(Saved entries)

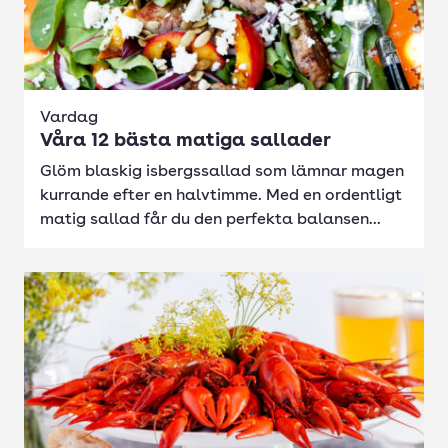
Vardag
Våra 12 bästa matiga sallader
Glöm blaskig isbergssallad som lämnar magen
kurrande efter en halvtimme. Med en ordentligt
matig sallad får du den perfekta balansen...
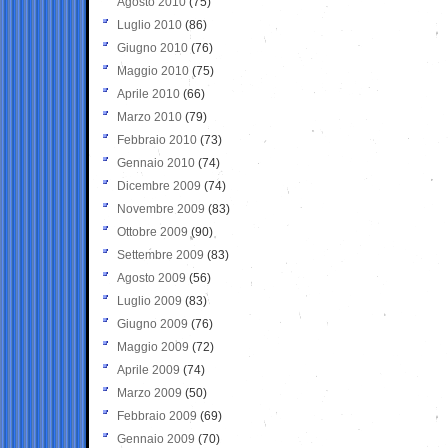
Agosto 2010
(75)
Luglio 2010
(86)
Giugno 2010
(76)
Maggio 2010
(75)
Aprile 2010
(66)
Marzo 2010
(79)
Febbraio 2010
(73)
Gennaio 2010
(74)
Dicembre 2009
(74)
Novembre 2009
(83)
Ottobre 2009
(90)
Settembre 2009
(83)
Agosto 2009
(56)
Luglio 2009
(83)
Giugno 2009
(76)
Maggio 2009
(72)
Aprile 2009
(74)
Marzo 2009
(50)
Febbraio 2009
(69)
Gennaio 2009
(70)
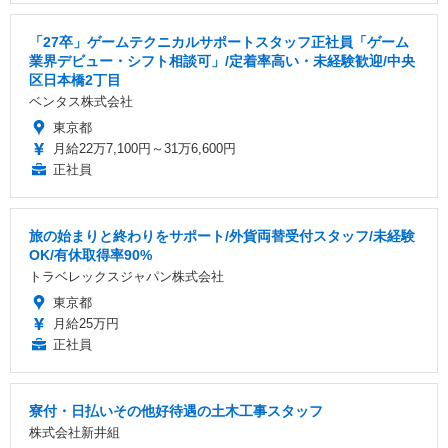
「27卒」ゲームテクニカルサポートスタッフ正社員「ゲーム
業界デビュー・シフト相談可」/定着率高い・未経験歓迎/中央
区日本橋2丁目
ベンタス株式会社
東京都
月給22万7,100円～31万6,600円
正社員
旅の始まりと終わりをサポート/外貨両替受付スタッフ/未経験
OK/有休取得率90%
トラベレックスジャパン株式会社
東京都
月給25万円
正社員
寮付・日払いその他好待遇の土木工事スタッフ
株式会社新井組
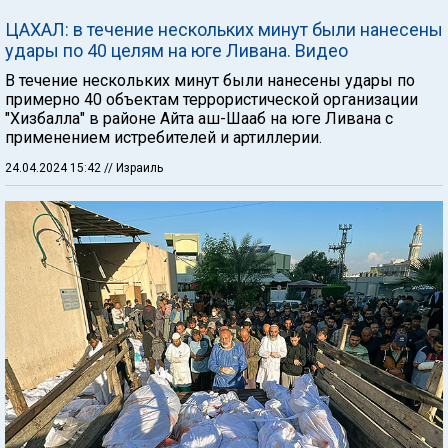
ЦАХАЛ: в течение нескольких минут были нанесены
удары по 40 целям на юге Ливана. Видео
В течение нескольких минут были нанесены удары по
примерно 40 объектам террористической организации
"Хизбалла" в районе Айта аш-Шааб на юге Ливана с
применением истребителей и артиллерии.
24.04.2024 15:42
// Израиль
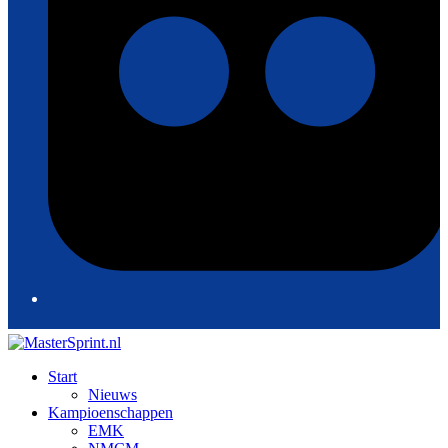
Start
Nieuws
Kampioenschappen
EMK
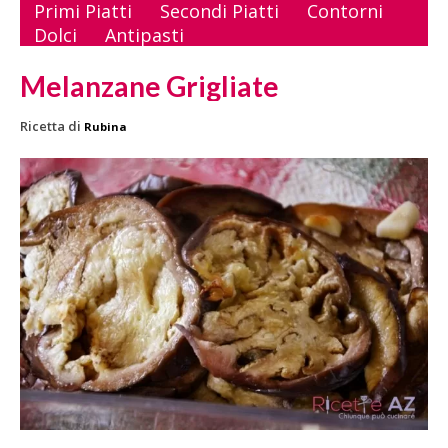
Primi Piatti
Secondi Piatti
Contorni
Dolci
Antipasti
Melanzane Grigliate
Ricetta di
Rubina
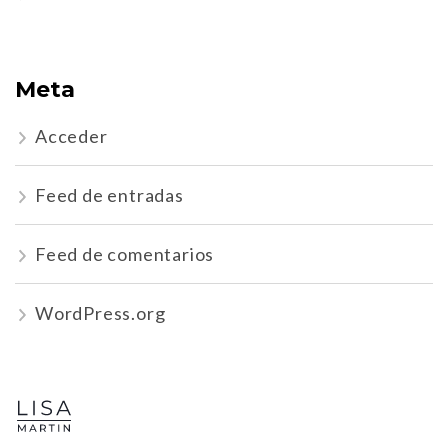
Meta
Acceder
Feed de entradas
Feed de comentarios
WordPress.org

[WORK TASK]:
Put every line of text from all the rows above into a Markdown table with two columns, Number and Line, skipping blank lines. Leave the pictures out of the table.

[ANSWER SPACE]:
| Number | Line |
|---|---|
| 1 | Vardag |
| 2 | Våra 12 bästa matiga sallader |
| 3 | Glöm blaskig isbergssallad som lämnar magen |
| 4 | kurrande efter en halvtimme. Med en ordentligt |
| 5 | matig sallad får du den perfekta balansen... |
| 6 | Agosto 2010 |
| 7 | (75) |
| 8 | Luglio 2010 |
| 9 | (86) |
| 10 | Giugno 2010 |
| 11 | (76) |
| 12 | Maggio 2010 |
| 13 | (75) |
| 14 | Aprile 2010 |
| 15 | (66) |
| 16 | Marzo 2010 |
| 17 | (79) |
| 18 | Febbraio 2010 |
| 19 | (73) |
| 20 | Gennaio 2010 |
| 21 | (74) |
| 22 | Dicembre 2009 |
| 23 | (74) |
| 24 | Novembre 2009 |
| 25 | (83) |
| 26 | Ottobre 2009 |
| 27 | (90) |
| 28 | Settembre 2009 |
| 29 | (83) |
| 30 | Agosto 2009 |
| 31 | (56) |
| 32 | Luglio 2009 |
| 33 | (83) |
| 34 | Giugno 2009 |
| 35 | (76) |
| 36 | Maggio 2009 |
| 37 | (72) |
| 38 | Aprile 2009 |
| 39 | (74) |
| 40 | Marzo 2009 |
| 41 | (50) |
| 42 | Febbraio 2009 |
| 43 | (69) |
| 44 | Gennaio 2009 |
| 45 | (70) |
| 46 | 「27卒」ゲームテクニカルサポートスタッフ正社員「ゲーム |
| 47 | 業界デビュー・シフト相談可」/定着率高い・未経験歓迎/中央 |
| 48 | 区日本橋2丁目 |
| 49 | ベンタス株式会社 |
| 50 | 東京都 |
| 51 | 月給22万7,100円～31万6,600円 |
| 52 | 正社員 |
| 53 | 旅の始まりと終わりをサポート/外貨両替受付スタッフ/未経験 |
| 54 | OK/有休取得率90% |
| 55 | トラベレックスジャパン株式会社 |
| 56 | 東京都 |
| 57 | 月給25万円 |
| 58 | 正社員 |
| 59 | 寮付・日払いその他好待遇の土木工事スタッフ |
| 60 | 株式会社新井組 |
| 61 | ЦАХАЛ: в течение нескольких минут были нанесены |
| 62 | удары по 40 целям на юге Ливана. Видео |
| 63 | В течение нескольких минут были нанесены удары по |
| 64 | примерно 40 объектам террористической организации |
| 65 | "Хизбалла" в районе Айта аш-Шааб на юге Ливана с |
| 66 | применением истребителей и артиллерии. |
| 67 | 24.04.2024 15:42 |
| 68 | // Израиль |
| 69 | Start |
| 70 | Nieuws |
| 71 | Kampioenschappen |
| 72 | EMK |
| 73 | Primi Piatti |
| 74 | Secondi Piatti |
| 75 | Contorni |
| 76 | Dolci |
| 77 | Antipasti |
| 78 | Melanzane Grigliate |
| 79 | Ricetta di |
| 80 | Rubina |
| 81 | Meta |
| 82 | Acceder |
| 83 | Feed de entradas |
| 84 | Feed de comentarios |
| 85 | WordPress.org |